Your answer should be every line of the records that contains the word "Todos", copied as it stands.
Segment Open
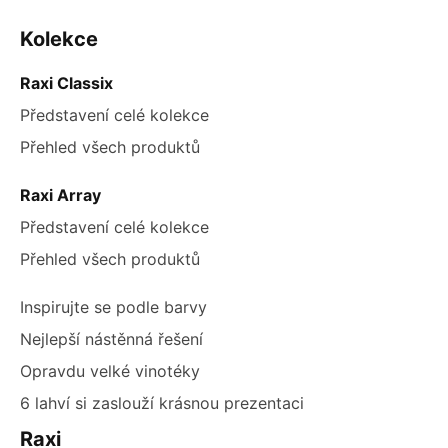
ZÁPATÍ
Kolekce
Raxi Classix
Představení celé kolekce
Přehled všech produktů
Raxi Array
Představení celé kolekce
Přehled všech produktů
Inspirujte se podle barvy
Nejlepší nástěnná řešení
Opravdu velké vinotéky
6 lahví si zaslouží krásnou prezentaci
Raxi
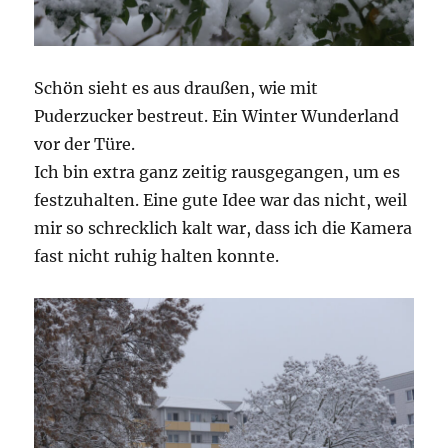
Schön sieht es aus draußen, wie mit
Puderzucker bestreut. Ein Winter Wunderland
vor der Türe.
Ich bin extra ganz zeitig rausgegangen, um es
festzuhalten. Eine gute Idee war das nicht, weil
mir so schrecklich kalt war, dass ich die Kamera
fast nicht ruhig halten konnte.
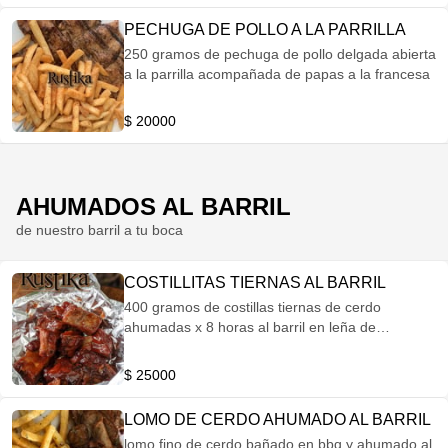
PECHUGA DE POLLO A LA PARRILLA
250 gramos de pechuga de pollo delgada abierta
a la parrilla acompañada de papas a la francesa
$ 20000
AHUMADOS AL BARRIL
de nuestro barril a tu boca
COSTILLITAS TIERNAS AL BARRIL
400 gramos de costillas tiernas de cerdo
ahumadas x 8 horas al barril en leña de
manzana glaseadas en bbq de la casa y
acompañadas de papas a la francesa.
$ 25000
LOMO DE CERDO AHUMADO AL BARRIL
lomo fino de cerdo bañado en bbq y ahumado al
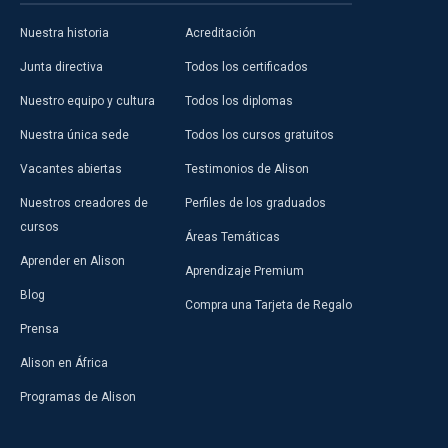
Nuestra historia
Acreditación
Junta directiva
Todos los certificados
Nuestro equipo y cultura
Todos los diplomas
Nuestra única sede
Todos los cursos gratuitos
Vacantes abiertas
Testimonios de Alison
Nuestros creadores de
Perfiles de los graduados
cursos
Áreas Temáticas
Aprender en Alison
Aprendizaje Premium
Blog
Compra una Tarjeta de Regalo
Prensa
Alison en África
Programas de Alison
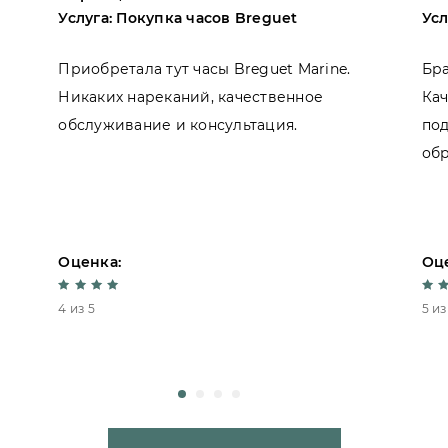
Услуга: Покупка часов Breguet
Усл
Приобретала тут часы Breguet Marine.
Бра
Никаких нареканий, качественное
Ка
обслуживание и консультация.
под
обр
Оценка:
Оц
4 из 5
5 из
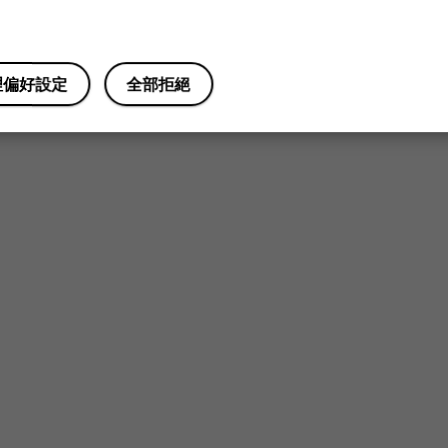
您認為這有幫助嗎？
理偏好設定
全部拒絕
是
否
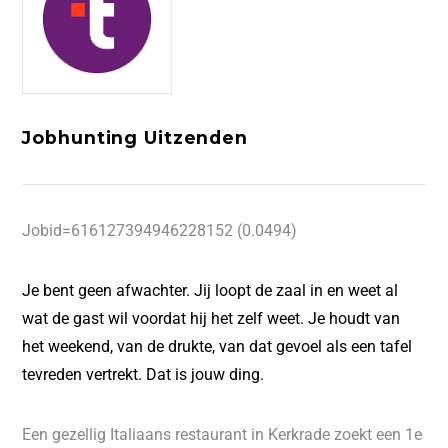
Jobhunting Uitzenden
Jobid=616127394946228152 (0.0494)
Je bent geen afwachter. Jij loopt de zaal in en weet al
wat de gast wil voordat hij het zelf weet. Je houdt van
het weekend, van de drukte, van dat gevoel als een tafel
tevreden vertrekt. Dat is jouw ding.
Een gezellig Italiaans restaurant in Kerkrade zoekt een 1e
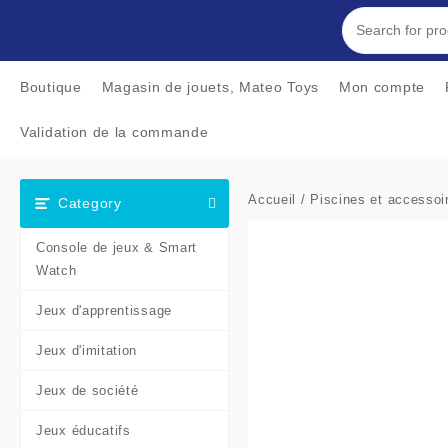
Skip
to
content
Boutique
Magasin de jouets, Mateo Toys
Mon compte
Validation de la commande
Accueil
/
Piscines et accessoi
Category
Console de jeux & Smart
Watch
Jeux d'apprentissage
Jeux d'imitation
Jeux de société
Jeux éducatifs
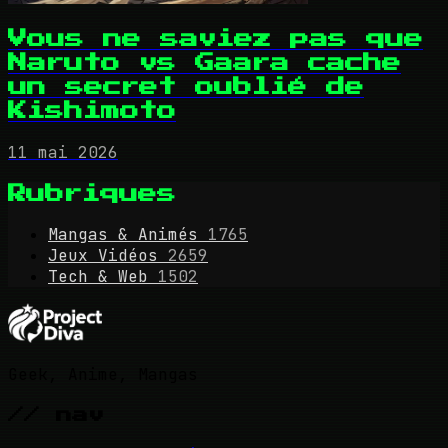
Vous ne saviez pas que
Naruto vs Gaara cache
un secret oublié de
Kishimoto
11 mai 2026
Rubriques
Mangas & Animés
1765
Jeux Vidéos
2659
Tech & Web
1502
Geek, Anime, Mangas
// nav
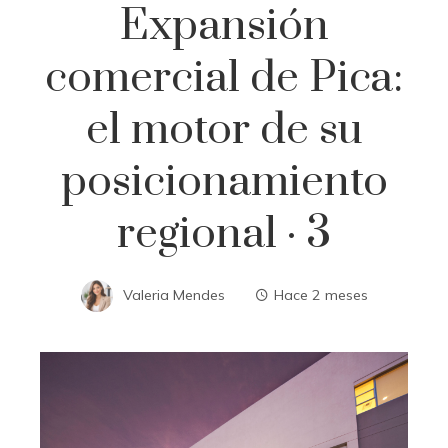
Expansión
comercial de Pica:
el motor de su
posicionamiento
regional · 3
Valeria Mendes
Hace 2 meses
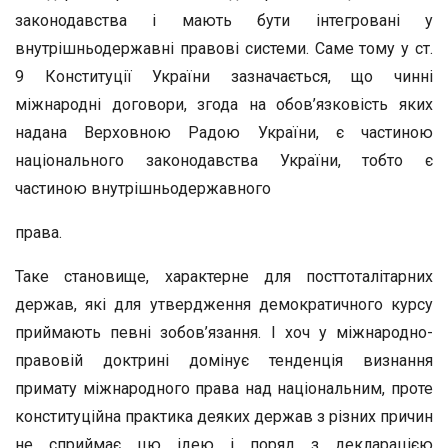
законодавства і мають бути інтегровані у
внутрішньодержавні правові системи. Саме тому у ст.
9 Конституції України зазначається, що чинні
міжнародні договори, згода на обов’язковість яких
надана Верховною Радою України, є частиною
національного законодавства України, тобто є
частиною внутрішньодержавного
права.
Таке становище, характерне для посттоталітарних
держав, які для утвердження демократичного курсу
приймають певні зобов’язання. І хоч у міжнародно-
правовій доктрині домінує тенденція визнання
примату міжнародного права над національним, проте
конституційна практика деяких держав з різних причин
не сприймає цю ідею і поряд з декларацією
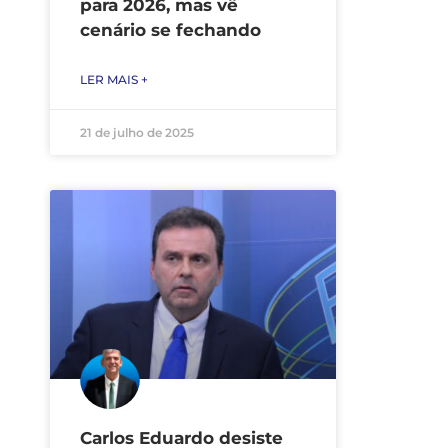
para 2026, mas vê
cenário se fechando
LER MAIS +
21 de julho de 2025
Carlos Eduardo desiste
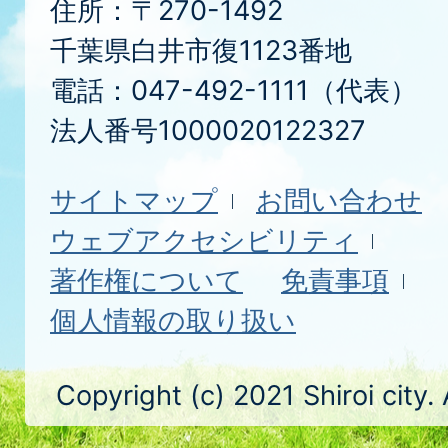
住所：〒270-1492
千葉県白井市復1123番地
電話：047-492-1111（代表）
法人番号1000020122327
サイトマップ
お問い合わせ
ウェブアクセシビリティ
著作権について
免責事項
個人情報の取り扱い
Copyright (c) 2021 Shiroi city.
Segment Closed
Result of the task:
Todos los certificados
Todos los diplomas
Todos los cursos gratuitos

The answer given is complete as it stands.